Call 877-OVALEYE     Contact     My Cart     Login     Sign Up!

SEO FORUM

 

Meta Tags Cheat Sheet

Posted by Ovaleye on October 25, 2010 8:16am (1 posts)

PREFACE
SEO stands for Search Engine Optimization, which is a practice of helping Google understand what your page is all about and who would want to find it. SEM stands for Search Engine Marketing and the efforts you put into to get clicked on once you make it up in the page rankings.

SEO and SEM are easy habits to get into now with Content Management System (CMS) based websites like Sitebuilder or WordPress. You will find space in the back end of your sites then to place the tags, that we will review quickly, in before you publish.

WordPress sites has a popular plugin, called the All in One SEO Pack, which is great. Learn more here. To upload the Plugin to your site, you can easily do this within the WordPress interface. Click on Plugins, then click Add New, and then search for All in One SEO Pack. Click install now, then activate and configure it.

Sitebuilder is much more simple. It provides you with space on the left side of each page to fill out the meta data. This is located below the outline of pages.
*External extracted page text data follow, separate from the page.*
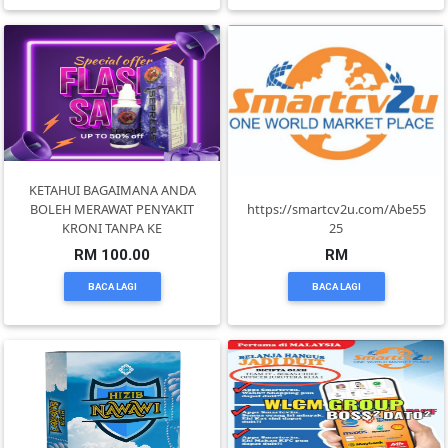
KENDERAAN(6)
ELEKTRONIK(5)
SUKAN/HOBI(2)
KETAHUI BAGAIMANA ANDA
BOLEH MERAWAT PENYAKIT
https://smartcv2u.com/Abe55
KRONI TANPA KE
25
PERCUTIAN
RM 100.00
RM
&
BACA LAGI
BACA LAGI
PELANCONGAN(1)
RUMAH
&
BARANG
PERIBADI(4)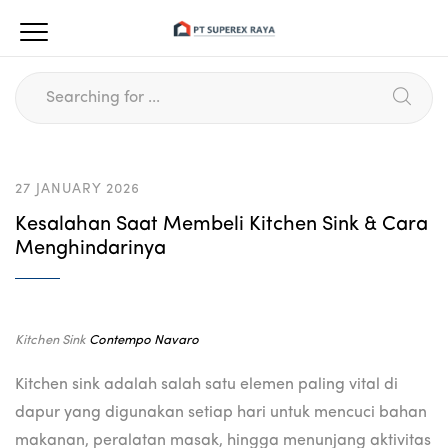
27 JANUARY 2026
Kesalahan Saat Membeli Kitchen Sink & Cara
Menghindarinya
Kitchen Sink
Contempo Navaro
Kitchen sink adalah salah satu elemen paling vital di
dapur yang digunakan setiap hari untuk mencuci bahan
makanan, peralatan masak, hingga menunjang aktivitas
You can also provide more information to the Title tag by clicking on Sites on the sidebar when logging in, then click on the site name you will see the Site Name field.

DEFINITIONS:

Ovaleye Google Results

Title Tag The title tag in the case above is "Ovaleye Web Solutions | The premier web host for women in business" You can see the title tag is bold and catches the eye first when someone sees it in the search results, therefore you should really focus on making this a marketable tag. This tag specifically tells the search engines what the page's title is as well as the visitor. It is best practice that it be less than 65 characters and include keywords that are mentioned on the page.
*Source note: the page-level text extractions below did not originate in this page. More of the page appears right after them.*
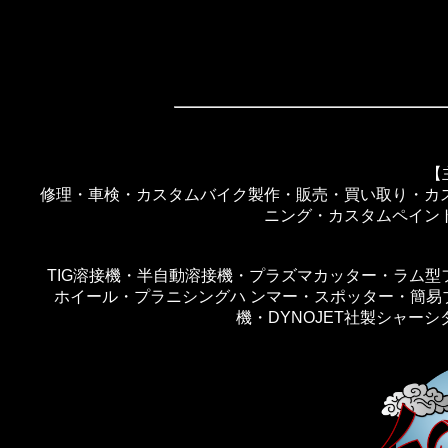
【
修理・車検・カスタムバイク製作・販売・買い取り・カ
ニング・カスタムペイン
TIG溶接機・半自動溶接機・プラズマカッター・ラム型
ホイール・プラニシングハ ンマー・スポッター・簡易
機・DYNOJET社製シャーシダイ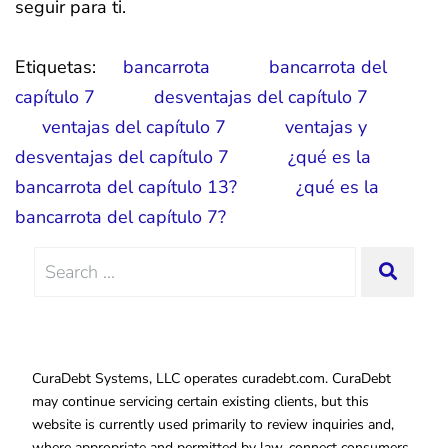
seguir para ti.
Etiquetas:
bancarrota
bancarrota del
capítulo 7
desventajas del capítulo 7
ventajas del capítulo 7
ventajas y
desventajas del capítulo 7
¿qué es la
bancarrota del capítulo 13?
¿qué es la
bancarrota del capítulo 7?
Search
SEAR
for:
CuraDebt Systems, LLC operates curadebt.com. CuraDebt
may continue servicing certain existing clients, but this
website is currently used primarily to review inquiries and,
where appropriate and permitted by law, connect consumers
Description Tag is in this case is "Ovaleye Web solutions is the premier web host for women in business. We offer web hosting..." It is the information directly below the title tag which describes to the searcher as well as the search engine what you talk about on that page, or why he or she would find your information relevant to his or her query. Same as the title tag, include keywords that you mention you in page within the description. Google will only display about 160 characters of the tag- or if you don't include a description tag- it will display the first 160 or so characters of your page (which may not be the best picture of what you talk about, so be sure to include the tag!).

Keywords Tag is also a tag to include in your best practice meta tag tool box. However, "Google doesn't use the "keywords" meta tag in our web search ranking." Find out more about this topic. You should still make it a best practice for finding out what the phrases are that people search for in relation to what you are discussing on your page. For example: web host vs. website hosting vs. web hosting... which do people look for when finding someone to host their website.

QUICK TIPS:

  1. Google Insights Is a great way to find out what your potential visitors are actually searching for that is relevant to your page.
  2. Include different meta tags on each page- after all each page on your site will have a different focus and mention different items.
  3. When including keywords in the Title and Description tags, do so naturally. Don't just stuff a bunch in there and call it good.
  4. Check out how you are being found via Google Analytics or server provided AWStats. Compare this to what you are writing on, see if the visitor found the page relevant, by having a low bounce rate, adjust, measure, and repeat.
  5. Always have people in mind. Try to write for your potential clients or customers rather than writing for the search engines. Provide relevant information: for example, if you want to be found under Seattle web host, mention Seattle web host.